Four men sit on plastic chairs waiting to be tested for the disease. Surrounding them are confirmed Ebola patients, walking around the packed dirt square getting exercise. One man collapses on the ground, unable to walk and appearing near death. Leaning against the wall is a woman who just died.
Those admitted to the unit who don’t have Ebola will surely catch it. Those already diagnosed with the disease are just waiting to see if their bodies will fight it off. I met a young woman who had been in the ward for nine days. When I asked when she would be going home, she smiled, did a little dance and said, "Today!" She is one of the lucky ones.
This Ebola outbreak is like no other. It’s urban rather than rural, and therefore faster moving. It’s occurring places where there is profound distrust of the government and where basic healthcare infrastructure was among the poorest in the world before the outbreak hit. In Liberia, there were roughly 50 doctors for a country of more than 4 million people. Some of those doctors have now died from Ebola and many clinics have closed.
At JFK medical Center, the largest hospital in Liberia, it’s a tale of contrasts. The emergency department – usually a frenzy of activity – is shut down. Ambulances are parked in the lot, going nowhere. There are not enough doctors and other health care workers to staff the emergency room, and it’s too dangerous to let patients walk in off the street. Someone with fever might have malaria, but they also might have Ebola.
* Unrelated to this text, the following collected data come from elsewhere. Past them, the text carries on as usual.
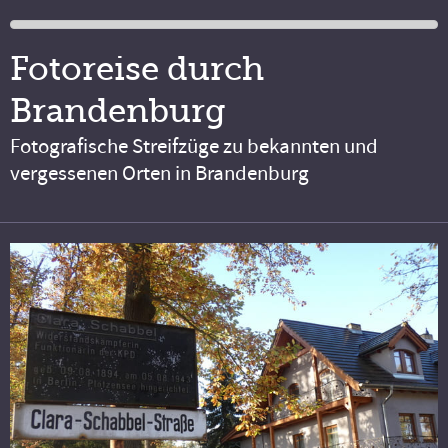
Fotoreise durch
Brandenburg
Fotografische Streifzüge zu bekannten und
vergessenen Orten in Brandenburg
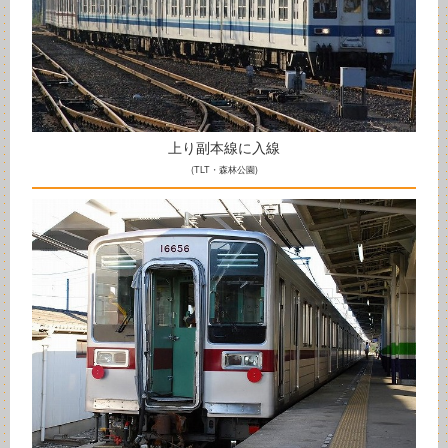
上り副本線に入線
(TLT・森林公園)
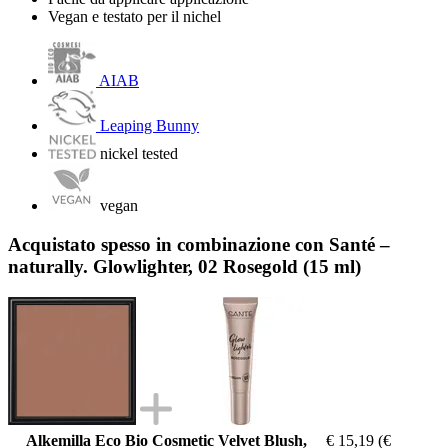
Vegan e testato per il nichel
AIAB
Leaping Bunny
nickel tested
vegan
Acquistato spesso in combinazione con Santé –
naturally. Glowlighter, 02 Rosegold (15 ml)
Alkemilla Eco Bio Cosmetic Velvet Blush,
€ 15,19
(€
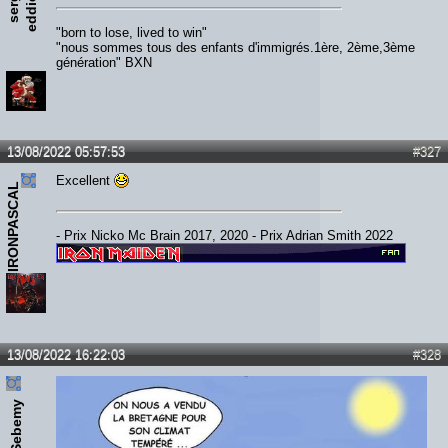
g
e
"born to lose, lived to win"
"nous sommes tous des enfants d'immigrés.1ère, 2ème,3ème
génération" BXN
13/08/2022 05:57:53
#327
Excellent
IRONPASCAL
- Prix Nicko Mc Brain 2017, 2020 - Prix Adrian Smith 2022
13/08/2022 16:22:03
#328
Sebemy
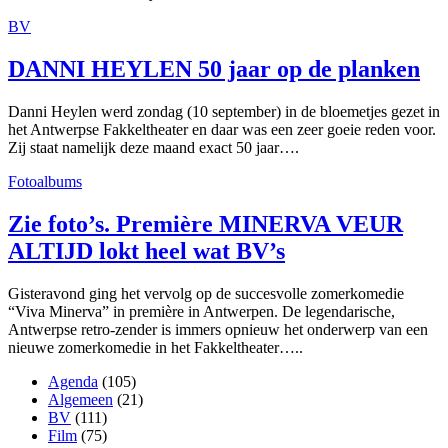
BV
DANNI HEYLEN 50 jaar op de planken
Danni Heylen werd zondag (10 september) in de bloemetjes gezet in
het Antwerpse Fakkeltheater en daar was een zeer goeie reden voor.
Zij staat namelijk deze maand exact 50 jaar….
Fotoalbums
Zie foto’s. Première MINERVA VEUR
ALTIJD lokt heel wat BV’s
Gisteravond ging het vervolg op de succesvolle zomerkomedie
“Viva Minerva” in première in Antwerpen. De legendarische,
Antwerpse retro-zender is immers opnieuw het onderwerp van een
nieuwe zomerkomedie in het Fakkeltheater…..
Agenda
(105)
Algemeen
(21)
BV
(111)
Film
(75)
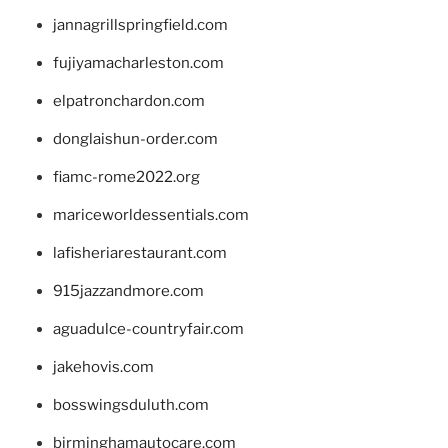
jannagrillspringfield.com
fujiyamacharleston.com
elpatronchardon.com
donglaishun-order.com
fiamc-rome2022.org
mariceworldessentials.com
lafisheriarestaurant.com
915jazzandmore.com
aguadulce-countryfair.com
jakehovis.com
bosswingsduluth.com
birminghamautocare.com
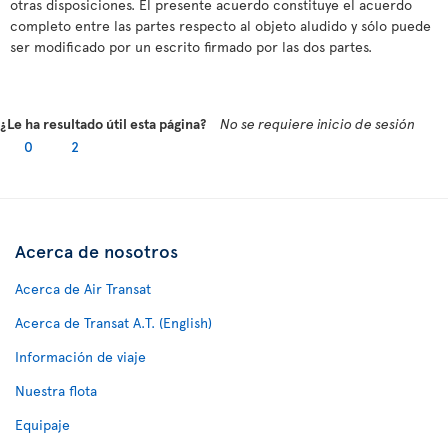
otras disposiciones. El presente acuerdo constituye el acuerdo
completo entre las partes respecto al objeto aludido y sólo puede
ser modificado por un escrito firmado por las dos partes.
¿Le ha resultado útil esta página?
No se requiere inicio de sesión
0
2
Acerca de nosotros
Acerca de Air Transat
Acerca de Transat A.T. (English)
Información de viaje
Nuestra flota
Equipaje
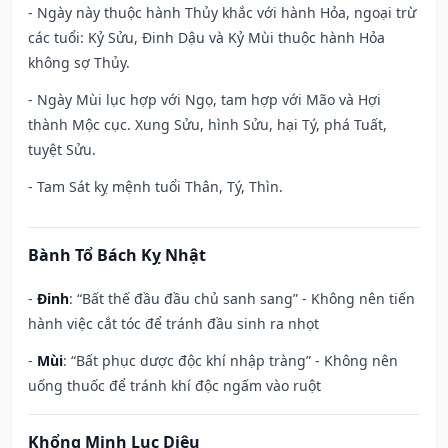
- Ngày này thuộc hành Thủy khắc với hành Hỏa, ngoại trừ
các tuổi: Kỷ Sửu, Đinh Dậu và Kỷ Mùi thuộc hành Hỏa
không sợ Thủy.
- Ngày Mùi lục hợp với Ngọ, tam hợp với Mão và Hợi
thành Mộc cục. Xung Sửu, hình Sửu, hại Tý, phá Tuất,
tuyệt Sửu.
- Tam Sát kỵ mệnh tuổi Thân, Tý, Thìn.
Bành Tổ Bách Kỵ Nhật
-
Đinh
: “Bất thế đầu đầu chủ sanh sang” - Không nên tiến
hành việc cắt tóc để tránh đầu sinh ra nhọt
-
Mùi
: “Bất phục dược độc khí nhập tràng” - Không nên
uống thuốc để tránh khí độc ngấm vào ruột
Khổng Minh Lục Diệu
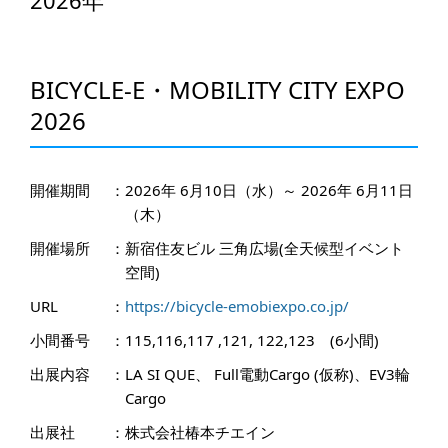
2026年
BICYCLE-E・MOBILITY CITY EXPO
2026
開催期間
：
2026年 6月10日（水）～ 2026年 6月11日
（木）
開催場所
：
新宿住友ビル 三角広場(全天候型イベント
空間)
URL
：
https://bicycle-emobiexpo.co.jp/
小間番号
：
115,116,117 ,121, 122,123 (6小間)
出展内容
：
LA SI QUE、 Full電動Cargo (仮称)、EV3輪
Cargo
出展社
：
株式会社椿本チエイン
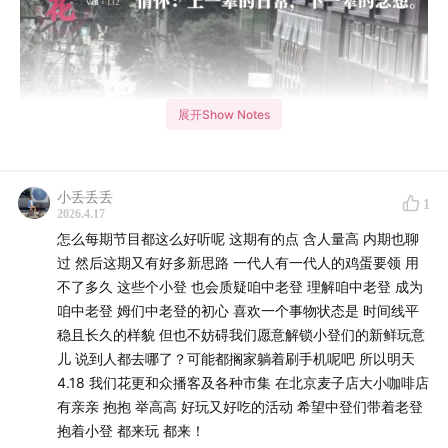
展开Show Notes
小丢丢丢
1
2026.4.17
怎么每期节目都这么好听呢 这期有的点 含人量高 内期也聊
过 然后这期又有好多新思路 一代人有一代人的鸡蛋要领 用
不了多久 这些个小登 也会质疑咱中老登 理解咱中老登 成为
咱中老登 姆们中老登的初心 喜欢一个事物状态是 时间线平
稳且长久的样貌 但也不妨碍我们愿意解锁小登们的新鲜玩意
儿 说到人都去哪了？可能都搁家躺着刷手机呢吧 所以明天
4.18 我们花更和众播客及各种市集 在北京麦子店大小咖啡店
有亲亲 抱抱 举高高 好玩又好吃的活动 希望中登们带着老登
本期主播：遇见合适的嘉宾直接按那儿说录就录的，播客
抱着小登 都来玩 都来！
儿界倪萍喵儿姐/舞池里的C位王者土夯夯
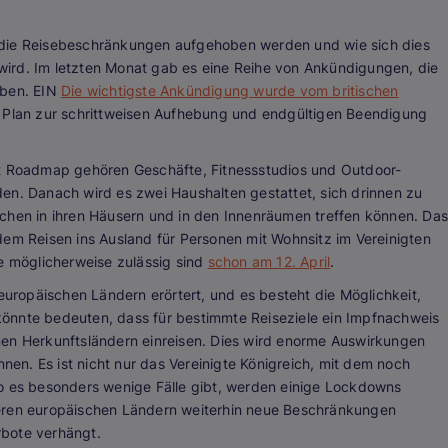
 die Reisebeschränkungen aufgehoben werden und wie sich dies
ird. Im letzten Monat gab es eine Reihe von Ankündigungen, die
aben. EIN
Die wichtigste Ankündigung wurde vom britischen
in Plan zur schrittweisen Aufhebung und endgültigen Beendigung
ut Roadmap gehören Geschäfte, Fitnessstudios und Outdoor-
en. Danach wird es zwei Haushalten gestattet, sich drinnen zu
schen in ihren Häusern und in den Innenräumen treffen können. Das
em Reisen ins Ausland für Personen mit Wohnsitz im Vereinigten
ge möglicherweise zulässig sind
schon am 12. April
.
uropäischen Ländern erörtert, und es besteht die Möglichkeit,
önnte bedeuten, dass für bestimmte Reiseziele ein Impfnachweis
nen Herkunftsländern einreisen. Dies wird enorme Auswirkungen
n. Es ist nicht nur das Vereinigte Königreich, mit dem noch
wo es besonders wenige Fälle gibt, werden einige Lockdowns
deren europäischen Ländern weiterhin neue Beschränkungen
rbote verhängt.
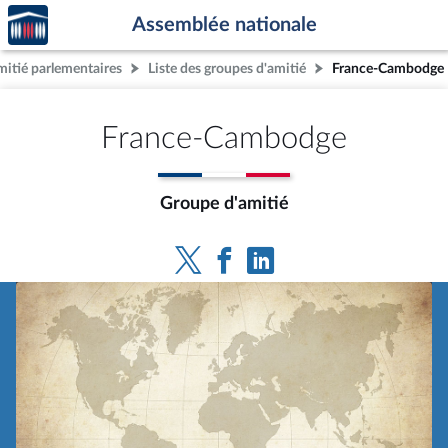
Accèder
Aller au contenu
Aller en bas de la page
Assemblée nationale
à la
page
mitié parlementaires
Liste des groupes d'amitié
France-Cambodge
d'accueil
France-Cambodge
Groupe d'amitié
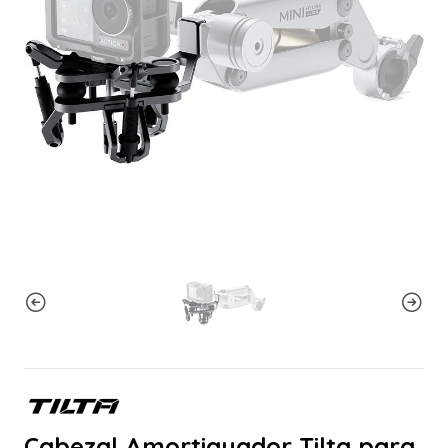
Cabezal Amortiguador Tilta para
The makeshift Ebola ward is down a little alley from the hospital in a concrete building that used to house the hospital’s cholera treatment center. It was converted nine days ago and has already reached capacity with nearly 60 patients, some sleeping on mats on the floor. Six of the patients have been health care workers.
Inside the center, there were two parallel paths separated by a two-foot high red mesh screen: one leading to the isolation ward, the other to the triage tent. The triage tent was about 100 square feet separated down the middle by a low wall. On our side, three nurses and physician assistants sat at a table, getting information from patients. No physical contact with the patients was allowed. If a patient collapsed, they would have to wait until someone in proper gear was available to help.
While we were there, over a course of 20 minutes, three patients were evaluated. All of them had contact with someone with Ebola and all now had symptoms consistent with the disease. They were admitted as suspect cases and would be tested.
Behind the triage tent was the isolation ward, where patients were waiting to die or survive. The scene was apocalyptic. I asked the security guard if he was scared. "No," he replied. If an Ebola patient comes near him and tries to touch him, he runs. He showed me where he once knocked down the fence running to escape.
Dr. Kaggwa believes that with more resources, more beds and more protective gear, more patients with Ebola will be cured and fewer health care workers will get sick. For now, the outbreak toll continues to tick up, with no end in sight.